**Task**
Reproduce the Truffle forum excerpt from "at new ProviderError" up to and including "at Socket.socketOnEnd (_http_client.js:423:9)", word for word.

**Source excerpt**
* Begin *
Next to file package.json, added file fix-truffle.js :

FILE_NAME = "./node_modules/truffle/build/cli.bundled.js";
let fs = require("fs");
let oldData = fs.readFileSync(FILE_NAME, {encoding: "utf8"});
let newData = oldData.replace(/new XHR2/g, "new XMLHttpRequest");
fs.writeFileSync(FILE_NAME, newData, {encoding: "utf8"});

In file package.json, added:

"scripts": {
"install": "node fix-truffle.js"
}

Thanks.

barakman commented 6 years ago

@cgewecke - just to finalize this issue (also for future readers): The fix suggested above indeed seems to resolve the Could not connect to your Ethereum client problem discussed in this thread. However, it exposes yet another problem:

Invalid JSON RPC response: "Error: socket hang up
  at createHangUpError (_http_client.js:331:15)
  at Socket.socketOnEnd (_http_client.js:423:23)
  at emitNone (events.js:111:20)
  at Socket.emit (events.js:208:7)
  at endReadableNT (_stream_readable.js:1056:12)
  at _combinedTickCallback (internal/process/next_tick.js:138:11)
  at process._tickCallback (internal/process/next_tick.js:180:9)"
  at ProviderError.ExtendableError (C:\Users\...\webpack:\~\truffle-error\index.js:10:1)
  at new ProviderError (C:\Users\...\webpack:\~\truffle-provider\error.js:17:1)
  at C:\Users\...\webpack:\~\truffle-provider\wrapper.js:71:1
  at C:\Users\...\webpack:\~\truffle-provider\wrapper.js:129:1
  at exports.XMLHttpRequest.request.onreadystatechange (C:\Users\...\webpack:\~\web3\lib\web3\httpprovider.js:128:1)
  at exports.XMLHttpRequest.dispatchEvent (C:\Users\...\webpack:\~\xmlhttprequest\lib\XMLHttpRequest.js:591:1)
  at setState (C:\Users\...\webpack:\~\xmlhttprequest\lib\XMLHttpRequest.js:610:1)
  at exports.XMLHttpRequest.handleError (C:\Users\...\webpack:\~\xmlhttprequest\lib\XMLHttpRequest.js:532:1)
  at ClientRequest.errorHandler (C:\Users\...\webpack:\~\xmlhttprequest\lib\XMLHttpRequest.js:459:1)
  at Socket.socketOnEnd (_http_client.js:423:9)
  at endReadableNT (_stream_readable.js:1056:12)
  at _combinedTickCallback (internal/process/next_tick.js:138:11)
  at process._tickCallback (internal/process/next_tick.js:180:9)

This problem seems to be of the following nature:

It happens only at the beginning of a test which is conducted after a "massive" one
It is a subset of the original problem, i.e.:
- Without the fix, the old problem will necessarily appear where the new problem does
- With the fix, the new problem will not necessarily appear where the old problem does

I believe that a possible fix for this problem is in the XMLHttpRequest function, around the area of:

request = doRequest(options, responseHandler).on("error", errorHandler);

Perhaps there's a missing handler for this request, for its socket, for its response or for its response's socket.

In either case, I have not been able to resolve it. Most of my attempts were focused on searching NodeJS HTTP API for functions and/or events which might be used here.
* End *
**Excerpted records**
* Begin *
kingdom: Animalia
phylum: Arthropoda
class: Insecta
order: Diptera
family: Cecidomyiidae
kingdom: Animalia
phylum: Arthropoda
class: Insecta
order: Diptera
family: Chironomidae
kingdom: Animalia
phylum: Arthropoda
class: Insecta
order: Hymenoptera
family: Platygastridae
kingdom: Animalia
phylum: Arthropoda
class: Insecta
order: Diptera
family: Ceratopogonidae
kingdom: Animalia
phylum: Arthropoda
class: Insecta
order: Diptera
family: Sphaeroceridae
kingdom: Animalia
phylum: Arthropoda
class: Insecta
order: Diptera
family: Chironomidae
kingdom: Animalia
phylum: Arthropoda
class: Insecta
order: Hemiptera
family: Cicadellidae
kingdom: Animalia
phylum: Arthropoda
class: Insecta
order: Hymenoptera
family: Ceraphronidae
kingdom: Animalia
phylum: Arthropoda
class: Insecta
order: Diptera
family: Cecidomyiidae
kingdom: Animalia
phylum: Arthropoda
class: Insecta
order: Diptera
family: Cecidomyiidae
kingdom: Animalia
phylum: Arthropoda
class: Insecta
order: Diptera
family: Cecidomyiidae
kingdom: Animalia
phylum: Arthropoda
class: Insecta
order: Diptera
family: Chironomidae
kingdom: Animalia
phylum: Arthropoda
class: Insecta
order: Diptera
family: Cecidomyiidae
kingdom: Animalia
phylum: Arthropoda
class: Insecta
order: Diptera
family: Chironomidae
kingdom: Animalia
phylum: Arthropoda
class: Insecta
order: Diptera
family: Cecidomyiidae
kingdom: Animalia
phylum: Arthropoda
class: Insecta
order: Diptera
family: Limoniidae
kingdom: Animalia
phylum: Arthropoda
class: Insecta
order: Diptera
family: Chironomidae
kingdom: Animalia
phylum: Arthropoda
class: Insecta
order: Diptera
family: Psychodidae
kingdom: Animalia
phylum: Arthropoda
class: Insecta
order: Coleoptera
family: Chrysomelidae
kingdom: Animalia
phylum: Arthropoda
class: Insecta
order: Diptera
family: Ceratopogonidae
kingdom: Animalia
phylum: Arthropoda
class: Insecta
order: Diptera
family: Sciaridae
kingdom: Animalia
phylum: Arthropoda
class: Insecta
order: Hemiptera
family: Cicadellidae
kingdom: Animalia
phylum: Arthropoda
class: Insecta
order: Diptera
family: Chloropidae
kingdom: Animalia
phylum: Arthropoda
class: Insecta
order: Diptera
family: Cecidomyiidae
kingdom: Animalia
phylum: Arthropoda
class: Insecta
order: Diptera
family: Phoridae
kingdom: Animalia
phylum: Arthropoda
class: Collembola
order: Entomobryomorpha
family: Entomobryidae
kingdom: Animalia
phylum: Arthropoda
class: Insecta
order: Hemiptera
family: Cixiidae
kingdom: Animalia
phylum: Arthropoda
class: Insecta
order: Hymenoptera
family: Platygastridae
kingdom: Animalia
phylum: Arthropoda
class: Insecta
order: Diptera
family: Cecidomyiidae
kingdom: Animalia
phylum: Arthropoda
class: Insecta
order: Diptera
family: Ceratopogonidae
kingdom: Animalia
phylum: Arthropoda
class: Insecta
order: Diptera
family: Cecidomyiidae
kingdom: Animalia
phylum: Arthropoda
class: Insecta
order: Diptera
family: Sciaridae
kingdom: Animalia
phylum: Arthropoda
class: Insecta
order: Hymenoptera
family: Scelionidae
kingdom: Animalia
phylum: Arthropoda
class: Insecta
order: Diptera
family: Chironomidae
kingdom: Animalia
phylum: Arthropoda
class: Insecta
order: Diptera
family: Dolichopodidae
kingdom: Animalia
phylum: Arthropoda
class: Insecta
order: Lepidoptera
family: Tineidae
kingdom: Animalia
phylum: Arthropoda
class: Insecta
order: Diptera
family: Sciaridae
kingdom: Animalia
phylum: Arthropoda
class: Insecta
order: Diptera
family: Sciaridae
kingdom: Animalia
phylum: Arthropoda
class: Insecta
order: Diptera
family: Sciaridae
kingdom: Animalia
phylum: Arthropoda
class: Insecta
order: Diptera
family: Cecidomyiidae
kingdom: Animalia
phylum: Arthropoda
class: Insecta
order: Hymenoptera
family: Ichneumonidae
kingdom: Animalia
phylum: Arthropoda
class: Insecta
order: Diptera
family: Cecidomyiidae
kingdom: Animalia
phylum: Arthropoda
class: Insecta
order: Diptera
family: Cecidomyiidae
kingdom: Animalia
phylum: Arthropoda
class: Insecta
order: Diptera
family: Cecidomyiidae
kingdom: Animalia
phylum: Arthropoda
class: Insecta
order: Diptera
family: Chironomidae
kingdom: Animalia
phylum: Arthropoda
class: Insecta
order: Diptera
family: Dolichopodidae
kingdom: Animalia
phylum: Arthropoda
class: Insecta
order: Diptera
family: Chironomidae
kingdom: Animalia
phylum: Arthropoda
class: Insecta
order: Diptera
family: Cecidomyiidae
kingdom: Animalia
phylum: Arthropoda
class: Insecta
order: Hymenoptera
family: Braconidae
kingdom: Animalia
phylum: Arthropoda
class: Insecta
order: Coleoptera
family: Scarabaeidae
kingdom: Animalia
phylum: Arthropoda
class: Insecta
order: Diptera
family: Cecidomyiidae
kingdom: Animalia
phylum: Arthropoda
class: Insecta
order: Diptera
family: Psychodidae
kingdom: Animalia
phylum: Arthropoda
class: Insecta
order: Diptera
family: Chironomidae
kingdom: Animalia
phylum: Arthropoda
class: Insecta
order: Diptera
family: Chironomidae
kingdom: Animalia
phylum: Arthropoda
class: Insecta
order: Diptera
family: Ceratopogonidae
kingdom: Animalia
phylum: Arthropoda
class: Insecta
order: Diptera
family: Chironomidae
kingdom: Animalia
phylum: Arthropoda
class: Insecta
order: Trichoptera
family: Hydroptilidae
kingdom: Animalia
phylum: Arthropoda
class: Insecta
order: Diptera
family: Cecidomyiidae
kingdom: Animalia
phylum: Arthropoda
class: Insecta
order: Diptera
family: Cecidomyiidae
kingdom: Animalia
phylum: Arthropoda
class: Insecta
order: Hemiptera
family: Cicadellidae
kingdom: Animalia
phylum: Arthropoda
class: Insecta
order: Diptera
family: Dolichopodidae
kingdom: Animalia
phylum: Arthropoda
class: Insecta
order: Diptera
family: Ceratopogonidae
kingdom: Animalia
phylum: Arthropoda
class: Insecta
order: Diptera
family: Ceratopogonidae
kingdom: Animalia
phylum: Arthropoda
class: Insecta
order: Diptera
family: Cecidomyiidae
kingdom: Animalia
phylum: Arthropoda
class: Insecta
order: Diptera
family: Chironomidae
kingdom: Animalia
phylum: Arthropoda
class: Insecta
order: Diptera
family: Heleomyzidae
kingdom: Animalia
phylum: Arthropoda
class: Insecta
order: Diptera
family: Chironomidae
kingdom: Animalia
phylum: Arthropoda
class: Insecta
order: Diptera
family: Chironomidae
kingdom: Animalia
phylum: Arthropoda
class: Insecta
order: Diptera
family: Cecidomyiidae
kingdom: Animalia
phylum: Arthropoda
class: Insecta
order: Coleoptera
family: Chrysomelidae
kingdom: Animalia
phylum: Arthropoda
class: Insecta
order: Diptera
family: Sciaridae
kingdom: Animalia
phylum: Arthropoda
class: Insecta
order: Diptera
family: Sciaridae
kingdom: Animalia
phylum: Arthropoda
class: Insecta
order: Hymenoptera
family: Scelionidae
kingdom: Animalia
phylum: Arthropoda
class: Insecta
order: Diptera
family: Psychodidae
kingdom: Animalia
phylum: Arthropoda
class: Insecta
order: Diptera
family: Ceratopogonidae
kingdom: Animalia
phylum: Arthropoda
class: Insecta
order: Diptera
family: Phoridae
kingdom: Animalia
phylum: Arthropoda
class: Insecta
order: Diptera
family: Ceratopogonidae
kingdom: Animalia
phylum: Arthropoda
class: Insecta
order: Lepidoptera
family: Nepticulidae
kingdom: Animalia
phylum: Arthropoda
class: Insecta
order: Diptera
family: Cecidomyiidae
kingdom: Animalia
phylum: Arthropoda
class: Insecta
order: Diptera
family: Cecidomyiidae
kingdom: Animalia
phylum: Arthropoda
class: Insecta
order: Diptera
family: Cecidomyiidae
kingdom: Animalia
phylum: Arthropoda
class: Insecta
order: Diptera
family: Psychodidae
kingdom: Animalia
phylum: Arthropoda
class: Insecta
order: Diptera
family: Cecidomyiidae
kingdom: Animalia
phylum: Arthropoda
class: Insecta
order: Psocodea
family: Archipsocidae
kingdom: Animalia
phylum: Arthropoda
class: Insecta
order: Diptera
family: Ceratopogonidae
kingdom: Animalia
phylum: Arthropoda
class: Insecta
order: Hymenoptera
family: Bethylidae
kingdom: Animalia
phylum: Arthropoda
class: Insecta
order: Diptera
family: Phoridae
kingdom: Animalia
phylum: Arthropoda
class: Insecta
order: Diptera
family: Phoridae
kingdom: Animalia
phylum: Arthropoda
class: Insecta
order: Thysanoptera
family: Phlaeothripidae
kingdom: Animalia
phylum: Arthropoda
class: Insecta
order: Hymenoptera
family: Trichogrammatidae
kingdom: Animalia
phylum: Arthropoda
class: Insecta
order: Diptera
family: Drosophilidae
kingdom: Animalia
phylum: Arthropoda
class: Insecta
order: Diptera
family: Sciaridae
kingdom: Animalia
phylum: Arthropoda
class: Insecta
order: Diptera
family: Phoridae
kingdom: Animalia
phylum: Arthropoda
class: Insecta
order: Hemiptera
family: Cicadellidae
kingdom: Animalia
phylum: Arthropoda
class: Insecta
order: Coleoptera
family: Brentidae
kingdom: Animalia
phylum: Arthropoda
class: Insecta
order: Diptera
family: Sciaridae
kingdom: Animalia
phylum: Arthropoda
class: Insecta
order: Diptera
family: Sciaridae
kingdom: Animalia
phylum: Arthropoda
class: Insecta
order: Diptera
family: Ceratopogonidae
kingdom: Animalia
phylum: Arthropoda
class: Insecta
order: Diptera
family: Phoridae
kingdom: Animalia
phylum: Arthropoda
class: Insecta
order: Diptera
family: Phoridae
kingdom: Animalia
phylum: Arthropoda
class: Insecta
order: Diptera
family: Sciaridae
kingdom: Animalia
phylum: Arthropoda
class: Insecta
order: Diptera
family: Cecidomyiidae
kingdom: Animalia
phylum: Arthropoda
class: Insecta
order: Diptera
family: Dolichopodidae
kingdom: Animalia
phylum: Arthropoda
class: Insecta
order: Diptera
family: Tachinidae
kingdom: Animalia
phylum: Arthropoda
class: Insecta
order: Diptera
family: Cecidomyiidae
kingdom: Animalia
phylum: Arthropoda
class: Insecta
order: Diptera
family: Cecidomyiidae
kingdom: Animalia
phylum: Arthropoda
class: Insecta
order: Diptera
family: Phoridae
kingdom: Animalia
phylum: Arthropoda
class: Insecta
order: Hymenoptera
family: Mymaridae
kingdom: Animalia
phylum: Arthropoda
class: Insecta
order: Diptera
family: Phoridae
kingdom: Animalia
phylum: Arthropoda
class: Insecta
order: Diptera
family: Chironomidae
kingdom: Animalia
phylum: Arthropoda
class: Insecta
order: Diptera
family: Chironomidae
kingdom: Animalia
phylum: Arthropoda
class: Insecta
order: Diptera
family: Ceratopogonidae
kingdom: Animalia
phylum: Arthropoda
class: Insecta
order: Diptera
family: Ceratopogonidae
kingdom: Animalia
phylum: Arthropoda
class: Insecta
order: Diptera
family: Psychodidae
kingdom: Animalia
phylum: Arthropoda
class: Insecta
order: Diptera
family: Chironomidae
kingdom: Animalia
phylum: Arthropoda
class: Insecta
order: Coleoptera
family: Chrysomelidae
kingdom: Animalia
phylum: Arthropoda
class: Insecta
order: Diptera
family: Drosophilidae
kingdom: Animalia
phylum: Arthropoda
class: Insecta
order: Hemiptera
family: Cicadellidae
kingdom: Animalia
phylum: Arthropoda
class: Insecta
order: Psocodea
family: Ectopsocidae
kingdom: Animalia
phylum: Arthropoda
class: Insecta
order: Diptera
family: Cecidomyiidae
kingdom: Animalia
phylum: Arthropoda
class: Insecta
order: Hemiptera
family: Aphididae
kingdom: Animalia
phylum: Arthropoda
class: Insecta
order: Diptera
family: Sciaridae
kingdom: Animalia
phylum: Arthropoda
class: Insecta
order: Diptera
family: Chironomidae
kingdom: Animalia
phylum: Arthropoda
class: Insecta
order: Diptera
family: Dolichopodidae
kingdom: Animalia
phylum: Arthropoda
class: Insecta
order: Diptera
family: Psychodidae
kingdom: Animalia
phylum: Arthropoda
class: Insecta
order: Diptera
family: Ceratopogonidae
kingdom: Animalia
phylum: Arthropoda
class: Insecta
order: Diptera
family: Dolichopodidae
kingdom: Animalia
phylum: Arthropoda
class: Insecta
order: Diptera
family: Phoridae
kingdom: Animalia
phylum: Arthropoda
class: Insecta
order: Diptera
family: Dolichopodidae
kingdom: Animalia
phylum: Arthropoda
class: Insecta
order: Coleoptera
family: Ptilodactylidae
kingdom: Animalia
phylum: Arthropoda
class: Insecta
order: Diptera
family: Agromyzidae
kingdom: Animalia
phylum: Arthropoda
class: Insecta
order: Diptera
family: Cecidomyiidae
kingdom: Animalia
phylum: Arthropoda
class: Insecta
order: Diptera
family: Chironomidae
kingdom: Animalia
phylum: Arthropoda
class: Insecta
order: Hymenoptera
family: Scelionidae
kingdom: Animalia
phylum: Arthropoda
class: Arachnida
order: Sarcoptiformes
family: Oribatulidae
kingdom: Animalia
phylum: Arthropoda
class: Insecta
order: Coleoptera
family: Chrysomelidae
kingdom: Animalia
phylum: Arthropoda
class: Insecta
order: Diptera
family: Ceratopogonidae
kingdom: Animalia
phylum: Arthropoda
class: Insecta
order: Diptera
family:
* End *
**Task result**
at new ProviderError (C:\Users\...\webpack:\~\truffle-provider\error.js:17:1)
  at C:\Users\...\webpack:\~\truffle-provider\wrapper.js:71:1
  at C:\Users\...\webpack:\~\truffle-provider\wrapper.js:129:1
  at exports.XMLHttpRequest.request.onreadystatechange (C:\Users\...\webpack:\~\web3\lib\web3\httpprovider.js:128:1)
  at exports.XMLHttpRequest.dispatchEvent (C:\Users\...\webpack:\~\xmlhttprequest\lib\XMLHttpRequest.js:591:1)
  at setState (C:\Users\...\webpack:\~\xmlhttprequest\lib\XMLHttpRequest.js:610:1)
  at exports.XMLHttpRequest.handleError (C:\Users\...\webpack:\~\xmlhttprequest\lib\XMLHttpRequest.js:532:1)
  at ClientRequest.errorHandler (C:\Users\...\webpack:\~\xmlhttprequest\lib\XMLHttpRequest.js:459:1)
  at Socket.socketOnEnd (_http_client.js:423:9)